Einar melihat sorotan lampu mobil menembus jendela. Mesin mobil tidak dimatikan.
Wajahnya ketakutan
Mereka mengintip.
"Seorang laki-laki masuk ke rumah sewa itu," bisik Amelia. "Pasti dokter."
"Mengapa ia tidak mematikan mesin mobilnya?”
"Mungkin ambulans. Soalnya, di atasnya ada lampunya."
Einar membuka jendela sedikit dan dengan diam-diam menjulurkan kepalanya.
"Taksi," kata Einar sambil mundur kembali. "Ada orang datang."
Terdengar suara langkah berat seorang lelaki melintasi cahaya itu. Bayangan orang itu nampak melewati jendela. Sesaat berhenti di taksi, lalu pintu mobil dibuka.
Kemudian muncul Linda dengan wajah ketakutan berjalan tergesa-gesa ke arah lampu besar itu.
Tumit sepatunya mengeluarkan bunyi berisik. Ia masuk ke dalam taksi yang segera meluncur pergi.
"Einar, aku khawatir. Ny. Tracy 'kan tidak pernah keluar malam. Lampu di rumahnya selalu padam setelah pukul 22.00."
Einar menjawab istrinya dengan dengkuran.
Chester Tracy yang bertubuh ramping dan rambutnya mulai beruban itu duduk di hadapan Sersan Mike Shelly dengan wajah kusut. Laki-laki berumur empat puluhan itu melaporkan istrinya lenyap. Polisi yang datang bukan cepat-cepat mencari, malah menanyainya macam- macam.
"Kapan Anda pulang, Pak Tracy?" tanya Shelly.
"Seperti biasa," jawabnya. "Saya berdinas malam, mulai pukul 17.45 - 02.45. Saya membutuhkan waktu 18 menit untuk tiba di rumah.
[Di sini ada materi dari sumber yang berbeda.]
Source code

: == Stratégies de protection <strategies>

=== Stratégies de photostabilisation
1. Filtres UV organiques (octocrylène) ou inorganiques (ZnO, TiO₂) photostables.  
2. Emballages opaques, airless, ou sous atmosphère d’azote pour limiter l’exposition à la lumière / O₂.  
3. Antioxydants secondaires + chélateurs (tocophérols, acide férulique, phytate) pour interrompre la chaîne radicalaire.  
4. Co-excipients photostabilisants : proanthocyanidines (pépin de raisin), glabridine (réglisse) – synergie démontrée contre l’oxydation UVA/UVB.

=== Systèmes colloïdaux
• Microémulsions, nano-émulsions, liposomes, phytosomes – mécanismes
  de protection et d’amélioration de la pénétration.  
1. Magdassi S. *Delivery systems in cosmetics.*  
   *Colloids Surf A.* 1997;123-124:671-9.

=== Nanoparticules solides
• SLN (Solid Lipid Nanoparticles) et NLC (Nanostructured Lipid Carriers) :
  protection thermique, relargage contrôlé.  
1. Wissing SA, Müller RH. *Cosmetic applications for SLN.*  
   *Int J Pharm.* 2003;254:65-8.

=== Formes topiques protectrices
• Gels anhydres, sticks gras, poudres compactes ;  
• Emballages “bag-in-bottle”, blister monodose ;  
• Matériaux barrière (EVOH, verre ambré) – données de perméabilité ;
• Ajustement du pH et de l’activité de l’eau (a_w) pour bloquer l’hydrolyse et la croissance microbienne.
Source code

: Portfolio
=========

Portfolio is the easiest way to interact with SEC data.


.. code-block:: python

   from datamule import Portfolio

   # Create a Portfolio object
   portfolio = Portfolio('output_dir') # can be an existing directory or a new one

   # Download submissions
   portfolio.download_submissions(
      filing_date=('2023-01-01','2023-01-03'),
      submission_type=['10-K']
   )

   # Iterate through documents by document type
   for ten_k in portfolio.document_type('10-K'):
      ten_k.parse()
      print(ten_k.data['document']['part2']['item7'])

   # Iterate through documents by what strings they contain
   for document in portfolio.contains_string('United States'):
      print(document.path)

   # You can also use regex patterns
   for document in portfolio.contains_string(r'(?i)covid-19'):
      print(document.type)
Tapi bisa juga 18,5 menit jika terhadang lampu merah di Slauson."
"Berarti Anda datang beberapa menit setelah pukul 03.00. Lampu masih menyala?" tanya Shelly. "Linda selalu membiarkan lampu itu menyala kalau ia pergi tidur."
“Segalanya terlihat biasa saja?”
"Ya, sampai saya menuju ke kamar mandi," kata Tracy. "Saya melihat pintu kamar tidur terbuka.
Biasanya pintu itu tertutup, karena cahaya dari dapur akan menyorot ke situ. Saya masuk untuk melihat apakah Linda baik-baik saja."
Saat itu rupanya Tracy tidak bisa lagi mengendalikan emosinya.
"Mengapa Anda mengajukan pertanyaan-pertanyaan bodoh ini?" tanyanya sengit. "Istri saya hilang dan saya memanggil Anda untuk minta bantuan!"
Hilangnya seorang istri bisa berarti macam-macam bagi polisi. Mike Shelly sudah mencari informasi dari tetangga di seberang rumah Tracy, tetapi ia masih perlu menanyai Tracy. Sementara teman Shelly, Sersan Keonig, memeriksa tanah sekitar rumah.
Di ruang tamu yang cukup besar Shelly hanya melihat sebuah dipan dan dua buah kursi berbantal. Di meja terdapat foto close-up Linda Tracy yang berambut pirang, sedang tersenyum, cantik.
Di sisi yang lain foto Linda dalam baju renang yang minim. Linda berusia 19 tahun.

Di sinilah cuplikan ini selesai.